My sister the doctor was concerned that I was dying of the plague because I didn’t blog for days.  Yes, I had to have been pretty hard hit not to blog, or, for that matter, to pay a shiva call to my friend whose mother’s funeral I attended last week (see prior blog entry).

The flu, once medicated, is the moral equivalent of a stubbed toe.  Yet, I longed to hear my mother say, “my poor tsakele, if I could have it for you I would,” as she looked into my eyes and caressed my cheek in that way that mothers do that make you feel better just by having them there.

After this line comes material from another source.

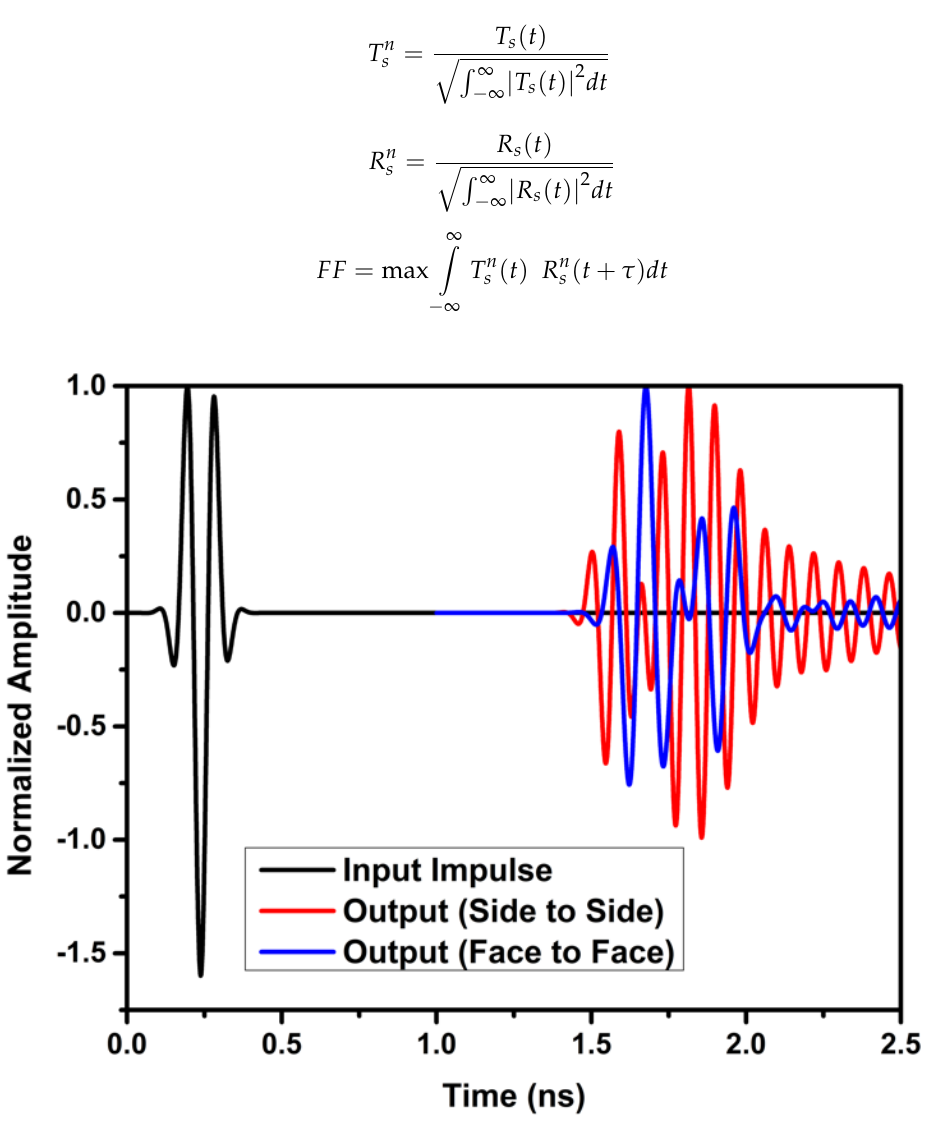
Figure 17. Fidelity factor.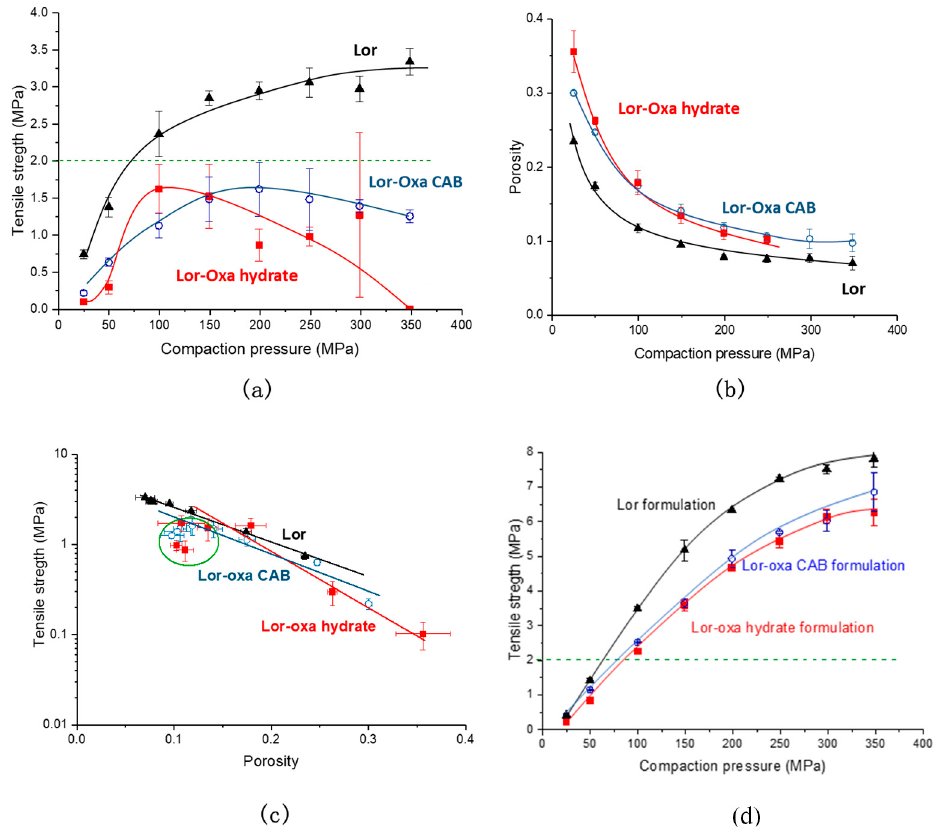
Figure 10. ( a ) Tabletability, ( b ) compressibility, and ( c ) compactibility profiles of pure Lor, Lor-Oxa CAB, and Lor-Oxa hydrate. ( d ) Tabletability profiles of formulations of Lor, Lor-Oxa CAB, and Lor-Oxa hydrate with 75% ( w / w ) MCC.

POB, partner of blogger, has been in the trenches with our son, getting him from place to place, while I lied in bed doing the least I could do.  Really, the least I could do.  And she is a trooper (who is now coughing, because I share too much).

I took a walk yesterday because I was becoming self-radicalized watching CNN and MSNBC in between naps over the last few days.  I was woozy and thought it would be a great idea to go to the gym.  (I need a personal attendant.)  I went to the gym and did nothing except watch the people who are able to go to the gym on a Monday at 3:30pm, while I scrubbed with Purell.  Luckily the medication dried me out so much that I neither blew my nose or coughed much.  One general observation:  the beautiful, the buff and the young don’t go to the gym in the afternoon.  The older, schleppier and grayer do.

I left the gym having not sweat or done anything to shore up my sagging self and walked south for no reason (ok, no sane reason).  I went into PC Richards and Sons and looked at Plasma TVs.  I thought maybe if I bought a big plasma TV, I could tell POB that it was the delirium that did it.  Even in my delirium I knew that was stupid, yet wishful, thinking.

Friends tried to make me feel better by emailing me stories of the weird and blog-worthy.   My old friend started out his email by writing: “My dear son didn’t really do anything wrong (that’s what every parent says).”  Followed by, wait for it . . .

“Gotcha!!!”

Walk-weary, I took to my bed and resumed doing the least I could do.

Dr. SOB (Sister of Blogger), are you satisfied that I am on the road to recovery?